Data records:
- Opening Delimiter -

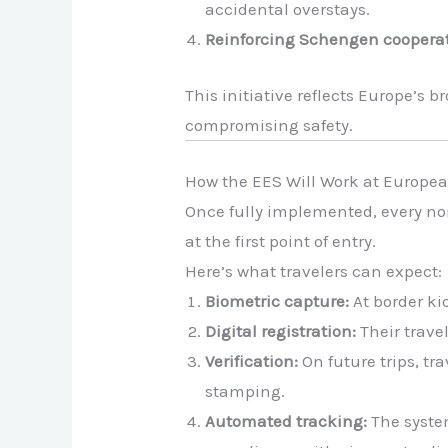
accidental overstays.
Reinforcing Schengen cooperat
This initiative reflects Europe’s
compromising safety.
How the EES Will Work at Europea
Once fully implemented, every no
at the first point of entry.
Here’s what travelers can expect:
Biometric capture:
At border kio
Digital registration:
Their trave
Verification:
On future trips, tr
stamping.
Automated tracking:
The system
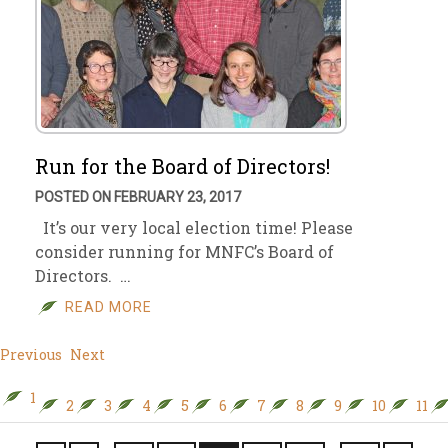
Run for the Board of Directors!
POSTED ON FEBRUARY 23, 2017
It’s our very local election time! Please
consider running for MNFC’s Board of
Directors. …
READ MORE
Previous
Next
1
2
3
4
5
6
7
8
9
10
11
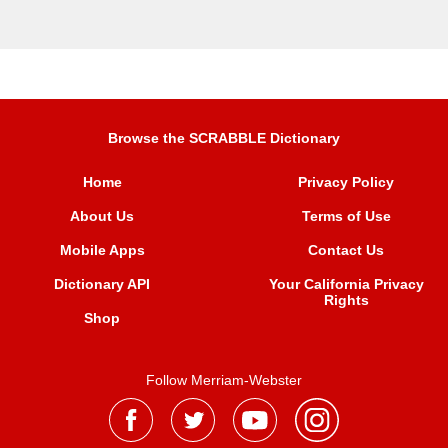
Browse the SCRABBLE Dictionary
Home
Privacy Policy
About Us
Terms of Use
Mobile Apps
Contact Us
Dictionary API
Your California Privacy
Rights
Shop
Follow Merriam-Webster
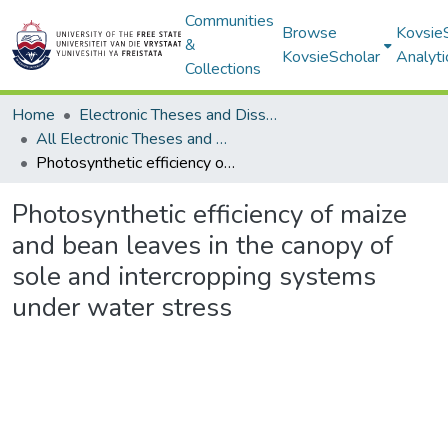
Communities
Browse
Kovsie
&
KovsieScholar
Analyti
Collections
Home
Electronic Theses and Dissertations
All Electronic Theses and Dissertations
Photosynthetic efficiency of maize and bean leaves in the canopy of sole and intercropping systems under water stress
Photosynthetic efficiency of maize
and bean leaves in the canopy of
sole and intercropping systems
under water stress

- Closing Delimiter -

Which lines in the rows above contain the word "sole"? Copy out each of those lines.

Photosynthetic efficiency of maize and bean leaves in the canopy of sole and intercropping systems under water stress
sole and intercropping systems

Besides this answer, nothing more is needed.